A fusion gene was designed using a flexible peptide containing 15 neutral amino acids (G, S) that was inserted between the RS gene and the 4CL gene. This flexible peptide is easy to bend and is elastic, and this property may facilitate the correct folding of the two proteins so that their original functions are not affected.

Previous studies on the microbial production of resveratrol showed that the RS gene of A. hypogaea, V. vinifera, Pinus massoniana, and Pinus strobus L. encodes an active proteins in E. coli, and the activity of RS from A. hypogaea and V. vinifera was significantly higher than that observed in the other species (Lim et al. 2011). To increase resveratrol yield, a fusion protein, 4CL::RS, was constructed using 4CL from A. thaliana and RS from V. vinifera, which increased resveratrol production in yeast to up to 5.35 mg/L (32.11 % mol/mol) (Zhang et al. 2006). On the other hand, a recombinant plasmid, pUC-Vvsts-At4cl1, which co-expressed the 4CL gene from A. thaliana and the RS gene from V. vinifera, yielded a final concentration of resveratrol of up to 2340 mg/L, with a 68.35 mol% conversion yield (Lim et al. 2011).

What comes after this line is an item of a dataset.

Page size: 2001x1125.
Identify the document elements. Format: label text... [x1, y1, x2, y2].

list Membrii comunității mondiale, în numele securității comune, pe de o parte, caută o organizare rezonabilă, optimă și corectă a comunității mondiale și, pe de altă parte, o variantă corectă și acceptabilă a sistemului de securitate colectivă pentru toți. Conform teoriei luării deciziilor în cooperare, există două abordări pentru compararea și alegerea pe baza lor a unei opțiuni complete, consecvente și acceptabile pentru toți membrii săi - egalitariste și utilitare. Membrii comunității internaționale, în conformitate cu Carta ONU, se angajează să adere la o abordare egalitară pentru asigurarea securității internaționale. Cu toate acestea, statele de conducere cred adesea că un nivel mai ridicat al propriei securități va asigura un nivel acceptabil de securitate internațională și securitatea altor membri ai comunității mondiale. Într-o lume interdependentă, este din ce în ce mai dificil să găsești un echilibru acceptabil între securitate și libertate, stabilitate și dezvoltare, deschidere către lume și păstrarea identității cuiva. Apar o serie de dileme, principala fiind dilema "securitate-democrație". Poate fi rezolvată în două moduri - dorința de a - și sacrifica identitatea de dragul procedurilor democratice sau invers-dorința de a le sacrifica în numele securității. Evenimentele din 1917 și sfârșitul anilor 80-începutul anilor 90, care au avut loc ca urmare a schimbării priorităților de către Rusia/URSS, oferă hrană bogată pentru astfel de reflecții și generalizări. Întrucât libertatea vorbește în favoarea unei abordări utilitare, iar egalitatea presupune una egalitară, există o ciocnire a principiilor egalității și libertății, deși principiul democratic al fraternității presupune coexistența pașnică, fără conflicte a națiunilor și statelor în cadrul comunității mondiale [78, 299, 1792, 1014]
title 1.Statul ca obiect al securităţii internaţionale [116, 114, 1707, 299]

In the present study, the fusion gene was successfully constructed by the BamH-I site and the fusion protein displayed the bioactivities of the both enzymes. This research results were different from the previous report (Watts et al. 2006). No studies on building a 4CL::RS fusion gene using this method have been reported to date. Using our experimental conditionals, our recombinant strain produced 80.524 mg/L of resveratrol within 48 h. The present study provides baseline information that could be utilized in future studies on the optimization of resveratrol fermentation, which in turn could potentially increase the productivity of resveratrol.